## [Information supplied]
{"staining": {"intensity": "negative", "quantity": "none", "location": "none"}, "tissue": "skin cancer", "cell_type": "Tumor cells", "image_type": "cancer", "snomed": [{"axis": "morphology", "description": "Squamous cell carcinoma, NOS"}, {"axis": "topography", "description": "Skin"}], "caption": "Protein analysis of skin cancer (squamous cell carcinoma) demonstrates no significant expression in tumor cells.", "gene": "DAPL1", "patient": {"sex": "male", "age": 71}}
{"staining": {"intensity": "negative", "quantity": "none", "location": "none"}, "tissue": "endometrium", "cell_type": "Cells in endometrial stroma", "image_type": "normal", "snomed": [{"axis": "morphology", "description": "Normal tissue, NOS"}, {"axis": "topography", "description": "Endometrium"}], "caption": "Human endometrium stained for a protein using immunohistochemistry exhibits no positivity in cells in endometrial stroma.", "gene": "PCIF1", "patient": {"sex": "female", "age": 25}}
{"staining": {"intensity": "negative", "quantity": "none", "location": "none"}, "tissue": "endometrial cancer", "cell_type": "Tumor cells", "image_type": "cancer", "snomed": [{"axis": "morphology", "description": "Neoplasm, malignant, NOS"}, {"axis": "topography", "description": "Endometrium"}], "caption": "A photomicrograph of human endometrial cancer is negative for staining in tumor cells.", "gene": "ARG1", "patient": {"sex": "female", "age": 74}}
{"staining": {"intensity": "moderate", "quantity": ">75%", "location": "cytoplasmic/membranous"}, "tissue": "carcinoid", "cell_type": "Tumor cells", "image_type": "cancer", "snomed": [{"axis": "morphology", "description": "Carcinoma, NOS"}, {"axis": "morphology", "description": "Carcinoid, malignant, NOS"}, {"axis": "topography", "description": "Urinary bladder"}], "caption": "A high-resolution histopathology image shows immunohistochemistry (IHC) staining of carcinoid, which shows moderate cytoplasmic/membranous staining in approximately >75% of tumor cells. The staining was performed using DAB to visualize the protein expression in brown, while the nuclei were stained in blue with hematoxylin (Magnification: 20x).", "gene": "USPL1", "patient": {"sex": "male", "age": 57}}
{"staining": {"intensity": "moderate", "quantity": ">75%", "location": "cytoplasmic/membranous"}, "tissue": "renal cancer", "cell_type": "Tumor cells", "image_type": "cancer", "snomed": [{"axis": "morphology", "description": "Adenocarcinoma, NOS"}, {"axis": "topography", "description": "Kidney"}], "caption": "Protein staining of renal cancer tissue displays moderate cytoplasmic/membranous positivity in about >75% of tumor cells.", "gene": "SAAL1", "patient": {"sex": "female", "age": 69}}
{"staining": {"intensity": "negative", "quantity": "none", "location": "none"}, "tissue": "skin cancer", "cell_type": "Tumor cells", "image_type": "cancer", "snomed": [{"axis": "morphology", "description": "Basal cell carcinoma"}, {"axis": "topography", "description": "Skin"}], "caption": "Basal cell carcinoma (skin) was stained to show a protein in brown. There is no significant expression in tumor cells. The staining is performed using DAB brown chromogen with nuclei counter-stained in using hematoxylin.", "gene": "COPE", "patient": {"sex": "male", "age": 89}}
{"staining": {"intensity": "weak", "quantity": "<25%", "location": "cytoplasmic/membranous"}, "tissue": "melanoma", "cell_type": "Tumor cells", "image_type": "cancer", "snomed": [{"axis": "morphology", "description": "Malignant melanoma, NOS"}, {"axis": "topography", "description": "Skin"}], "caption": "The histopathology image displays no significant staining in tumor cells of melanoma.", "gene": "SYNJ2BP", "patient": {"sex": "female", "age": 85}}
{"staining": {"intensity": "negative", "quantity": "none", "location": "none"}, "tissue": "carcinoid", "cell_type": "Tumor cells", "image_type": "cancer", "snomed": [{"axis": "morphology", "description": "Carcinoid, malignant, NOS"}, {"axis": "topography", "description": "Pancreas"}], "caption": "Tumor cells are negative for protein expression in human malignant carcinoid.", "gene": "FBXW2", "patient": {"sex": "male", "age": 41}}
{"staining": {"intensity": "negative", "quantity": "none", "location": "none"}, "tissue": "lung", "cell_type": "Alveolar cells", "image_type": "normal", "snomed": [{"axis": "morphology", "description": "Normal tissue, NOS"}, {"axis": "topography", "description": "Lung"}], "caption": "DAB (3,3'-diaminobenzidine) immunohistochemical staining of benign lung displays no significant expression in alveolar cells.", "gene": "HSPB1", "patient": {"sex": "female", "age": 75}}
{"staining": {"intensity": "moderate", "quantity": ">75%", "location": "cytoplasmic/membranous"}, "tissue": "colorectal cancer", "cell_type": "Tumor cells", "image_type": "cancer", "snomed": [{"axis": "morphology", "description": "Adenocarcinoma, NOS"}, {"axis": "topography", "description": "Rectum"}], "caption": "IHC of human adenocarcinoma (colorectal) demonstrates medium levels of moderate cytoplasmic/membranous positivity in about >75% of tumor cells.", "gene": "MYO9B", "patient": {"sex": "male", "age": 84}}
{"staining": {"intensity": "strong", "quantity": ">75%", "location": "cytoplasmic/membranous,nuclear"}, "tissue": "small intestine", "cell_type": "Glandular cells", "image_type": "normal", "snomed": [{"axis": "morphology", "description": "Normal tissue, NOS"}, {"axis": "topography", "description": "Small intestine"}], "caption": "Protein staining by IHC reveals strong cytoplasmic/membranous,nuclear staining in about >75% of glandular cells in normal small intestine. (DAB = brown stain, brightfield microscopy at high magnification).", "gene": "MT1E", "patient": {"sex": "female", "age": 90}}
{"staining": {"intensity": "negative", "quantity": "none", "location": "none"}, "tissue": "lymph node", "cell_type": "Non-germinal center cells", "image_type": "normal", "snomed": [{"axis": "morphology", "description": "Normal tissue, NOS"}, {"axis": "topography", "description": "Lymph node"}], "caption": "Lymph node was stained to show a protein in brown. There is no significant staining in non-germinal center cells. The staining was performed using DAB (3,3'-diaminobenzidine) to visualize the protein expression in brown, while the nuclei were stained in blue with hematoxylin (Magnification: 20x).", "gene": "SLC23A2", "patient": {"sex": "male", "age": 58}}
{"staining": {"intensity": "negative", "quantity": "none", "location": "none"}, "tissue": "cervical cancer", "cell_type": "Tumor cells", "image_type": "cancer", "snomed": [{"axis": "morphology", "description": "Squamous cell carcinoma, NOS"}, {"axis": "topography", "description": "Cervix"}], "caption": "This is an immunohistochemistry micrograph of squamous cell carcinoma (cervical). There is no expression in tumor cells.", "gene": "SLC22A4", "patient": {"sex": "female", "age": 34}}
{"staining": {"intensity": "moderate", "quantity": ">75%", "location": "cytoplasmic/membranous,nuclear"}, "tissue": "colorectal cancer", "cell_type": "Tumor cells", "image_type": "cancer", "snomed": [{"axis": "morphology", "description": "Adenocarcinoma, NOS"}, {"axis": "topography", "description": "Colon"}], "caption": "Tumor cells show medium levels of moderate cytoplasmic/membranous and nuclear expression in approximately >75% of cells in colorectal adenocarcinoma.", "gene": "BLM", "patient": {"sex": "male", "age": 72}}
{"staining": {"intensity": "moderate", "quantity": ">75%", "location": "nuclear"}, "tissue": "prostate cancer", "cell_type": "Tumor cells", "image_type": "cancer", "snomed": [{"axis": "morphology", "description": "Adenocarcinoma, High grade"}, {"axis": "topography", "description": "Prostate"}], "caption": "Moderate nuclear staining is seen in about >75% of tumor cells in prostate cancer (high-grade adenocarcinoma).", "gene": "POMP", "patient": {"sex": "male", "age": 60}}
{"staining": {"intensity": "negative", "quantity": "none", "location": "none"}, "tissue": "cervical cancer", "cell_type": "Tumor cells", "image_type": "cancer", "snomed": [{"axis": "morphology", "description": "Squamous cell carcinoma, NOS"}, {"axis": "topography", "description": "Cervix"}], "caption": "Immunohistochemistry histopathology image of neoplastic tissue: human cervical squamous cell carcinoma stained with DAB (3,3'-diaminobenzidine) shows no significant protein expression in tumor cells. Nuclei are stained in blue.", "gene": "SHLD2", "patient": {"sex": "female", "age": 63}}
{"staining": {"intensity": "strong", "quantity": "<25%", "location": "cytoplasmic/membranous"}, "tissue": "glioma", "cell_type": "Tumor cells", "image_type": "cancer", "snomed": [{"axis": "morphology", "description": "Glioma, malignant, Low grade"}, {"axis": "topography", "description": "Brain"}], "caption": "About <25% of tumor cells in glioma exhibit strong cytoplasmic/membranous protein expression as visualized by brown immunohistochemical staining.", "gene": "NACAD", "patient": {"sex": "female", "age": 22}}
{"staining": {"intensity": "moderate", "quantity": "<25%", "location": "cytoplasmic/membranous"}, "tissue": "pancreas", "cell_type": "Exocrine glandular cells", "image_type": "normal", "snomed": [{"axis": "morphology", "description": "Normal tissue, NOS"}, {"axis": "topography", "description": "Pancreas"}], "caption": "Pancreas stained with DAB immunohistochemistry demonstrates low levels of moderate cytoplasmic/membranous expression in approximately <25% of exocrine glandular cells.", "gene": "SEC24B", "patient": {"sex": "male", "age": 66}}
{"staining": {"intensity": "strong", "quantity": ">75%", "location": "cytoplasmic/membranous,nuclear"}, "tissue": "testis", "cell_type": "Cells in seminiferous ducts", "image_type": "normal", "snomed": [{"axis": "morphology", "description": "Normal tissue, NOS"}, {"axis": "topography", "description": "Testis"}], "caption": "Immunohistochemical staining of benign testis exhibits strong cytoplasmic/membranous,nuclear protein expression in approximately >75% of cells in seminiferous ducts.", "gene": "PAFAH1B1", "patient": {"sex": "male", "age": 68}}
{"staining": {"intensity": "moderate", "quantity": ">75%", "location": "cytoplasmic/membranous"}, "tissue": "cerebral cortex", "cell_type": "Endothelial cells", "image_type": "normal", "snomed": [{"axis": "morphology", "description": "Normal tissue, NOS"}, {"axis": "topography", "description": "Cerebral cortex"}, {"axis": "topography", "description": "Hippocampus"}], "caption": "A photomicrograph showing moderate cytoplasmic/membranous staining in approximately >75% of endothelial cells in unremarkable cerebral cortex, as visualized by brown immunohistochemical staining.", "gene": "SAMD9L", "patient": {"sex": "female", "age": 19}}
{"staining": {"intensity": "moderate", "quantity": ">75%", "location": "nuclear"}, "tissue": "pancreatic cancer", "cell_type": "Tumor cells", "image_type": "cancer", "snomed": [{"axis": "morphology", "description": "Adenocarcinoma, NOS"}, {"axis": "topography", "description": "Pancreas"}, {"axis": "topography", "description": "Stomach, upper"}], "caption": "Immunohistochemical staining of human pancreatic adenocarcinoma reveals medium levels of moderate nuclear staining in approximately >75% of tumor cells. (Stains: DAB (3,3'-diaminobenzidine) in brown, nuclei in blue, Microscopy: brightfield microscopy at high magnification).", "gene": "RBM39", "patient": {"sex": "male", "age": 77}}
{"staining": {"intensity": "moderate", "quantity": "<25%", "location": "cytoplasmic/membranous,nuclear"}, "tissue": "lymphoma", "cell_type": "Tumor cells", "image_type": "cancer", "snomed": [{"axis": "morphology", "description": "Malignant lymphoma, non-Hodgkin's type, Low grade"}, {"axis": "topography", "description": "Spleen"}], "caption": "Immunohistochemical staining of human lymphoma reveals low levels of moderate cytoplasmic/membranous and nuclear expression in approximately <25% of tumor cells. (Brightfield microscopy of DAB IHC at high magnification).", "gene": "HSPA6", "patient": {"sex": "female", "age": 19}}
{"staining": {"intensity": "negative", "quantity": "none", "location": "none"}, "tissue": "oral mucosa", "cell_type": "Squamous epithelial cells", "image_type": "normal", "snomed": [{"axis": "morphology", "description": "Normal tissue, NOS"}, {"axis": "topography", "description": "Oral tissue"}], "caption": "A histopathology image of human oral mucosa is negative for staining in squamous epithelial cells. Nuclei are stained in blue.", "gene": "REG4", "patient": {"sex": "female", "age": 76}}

## [Requirement]
For each line above that carries the word "endometrial", copy it out.

## [Answer to this task]
{"staining": {"intensity": "negative", "quantity": "none", "location": "none"}, "tissue": "endometrium", "cell_type": "Cells in endometrial stroma", "image_type": "normal", "snomed": [{"axis": "morphology", "description": "Normal tissue, NOS"}, {"axis": "topography", "description": "Endometrium"}], "caption": "Human endometrium stained for a protein using immunohistochemistry exhibits no positivity in cells in endometrial stroma.", "gene": "PCIF1", "patient": {"sex": "female", "age": 25}}
{"staining": {"intensity": "negative", "quantity": "none", "location": "none"}, "tissue": "endometrial cancer", "cell_type": "Tumor cells", "image_type": "cancer", "snomed": [{"axis": "morphology", "description": "Neoplasm, malignant, NOS"}, {"axis": "topography", "description": "Endometrium"}], "caption": "A photomicrograph of human endometrial cancer is negative for staining in tumor cells.", "gene": "ARG1", "patient": {"sex": "female", "age": 74}}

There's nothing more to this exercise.